Use these materials as-is, or create customized tools that support your unique practice style. And direct staff to pull together a resource list of specific, medication related services in your area - such as statewide prescription assistance programs or safe places to dispose of expired medications. 

After you’ve created the material, put a capable staff person in charge of making sure there are always enough copies for patients, and the information stays up to date. This person should also train existing and new employees about the importance of what the information is, why it’s important, and where they can find it if patients ask questions. It’s essential to have one person accountable for managing all of this. Without an owner, copies won’t get made and training won’t happen.

2. Get patients and families involved in the process

We know effective medication management leads to better adherence, and better adherence leads to better outcomes. But neither of these things will happen if clinicians are doing all the work. Patients and families must be involved in the process or, quite frankly, the chance of appropriate, long-term adherence will plummet.

When physicians and their clinical staff engage patients as collaborators in their own care, they feel empowered them to make better decisions for themselves. Medication management is no exception.

In conjunction with medication reconciliation, explain two or three key reasons that patients or family members should call the office when they have a concern about how a medicine makes them feel, or if they have questions about what they are taking. Reiterate this at every visit. Provide handouts such as AHRQ’s 20 Tips to Help Prevent Medical Errors. Put posters up. And as often as possible, don’t just hand patients fact sheets and other information - guide them through the material. This is why it’s so important to train the staff on the materials you provide. Everyone should be able to explain the basic use handouts and tools; not just physicians and nurses.

SOURCE MATERIAL.

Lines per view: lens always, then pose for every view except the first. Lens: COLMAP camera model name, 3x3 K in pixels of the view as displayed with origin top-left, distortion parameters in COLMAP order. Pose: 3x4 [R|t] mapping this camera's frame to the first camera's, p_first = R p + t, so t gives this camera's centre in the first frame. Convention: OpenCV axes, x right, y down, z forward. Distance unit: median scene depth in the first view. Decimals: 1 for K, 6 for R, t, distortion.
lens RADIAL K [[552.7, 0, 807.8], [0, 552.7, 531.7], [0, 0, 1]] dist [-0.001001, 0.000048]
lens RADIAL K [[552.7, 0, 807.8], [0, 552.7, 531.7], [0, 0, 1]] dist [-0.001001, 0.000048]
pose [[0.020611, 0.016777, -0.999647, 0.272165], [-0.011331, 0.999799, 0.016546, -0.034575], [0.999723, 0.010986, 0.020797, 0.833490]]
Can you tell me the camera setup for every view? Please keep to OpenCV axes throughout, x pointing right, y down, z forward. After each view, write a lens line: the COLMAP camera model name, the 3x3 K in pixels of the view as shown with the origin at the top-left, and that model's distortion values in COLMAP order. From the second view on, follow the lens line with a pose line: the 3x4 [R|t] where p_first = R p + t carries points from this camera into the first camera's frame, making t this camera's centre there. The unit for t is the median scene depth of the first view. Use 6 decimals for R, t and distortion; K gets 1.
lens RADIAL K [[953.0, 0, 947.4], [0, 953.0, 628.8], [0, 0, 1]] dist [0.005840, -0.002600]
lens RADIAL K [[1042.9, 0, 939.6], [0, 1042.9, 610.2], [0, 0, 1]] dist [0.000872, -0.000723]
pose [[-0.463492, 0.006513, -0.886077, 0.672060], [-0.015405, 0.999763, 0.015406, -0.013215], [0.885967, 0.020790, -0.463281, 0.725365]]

EXERCISE TASKS.
1) In the medication management excerpt, who should be put in charge of keeping enough copies on hand and the information up to date?
2) Continue the medication management excerpt from where it stops.
This data has no connection to the text about medication management.

RESULTS FOR THE EXERCISE.
1) A capable staff person.

2)
3. Fine-tune your patient conversations

Assessing adherence, like reconciling medications, requires a conversation. Given that a clinician’s time is limited during the patient encounter, it's essential to calibrate the conversation and focus on the right information.

Motivational Interviewing (MI) is a patient-centered, non-confrontational communications skill set that can effectively drive patient conversations about medication issues and adherence. Its four-step framework increases the potential for behavior change by stimulating a patient's own internal motivation for change.[1] In short, a clinician starts by talking openly about adherence issues in a non-judgmental environment, using empathy and listening techniques. Next, clinician and patient discuss the disconnects between the patient's goals and current behaviors, and the clinician refrains from arguing or advice giving. The clinician then collaborates with the patient to explore and resolve these discrepancies and guides them toward a readiness to change.

Another source for improving adherence conversations is the American Medical Association’s Steps Forward. The program distills adherence improvement education into eight steps, and provides material and guidance for physicians to implement them.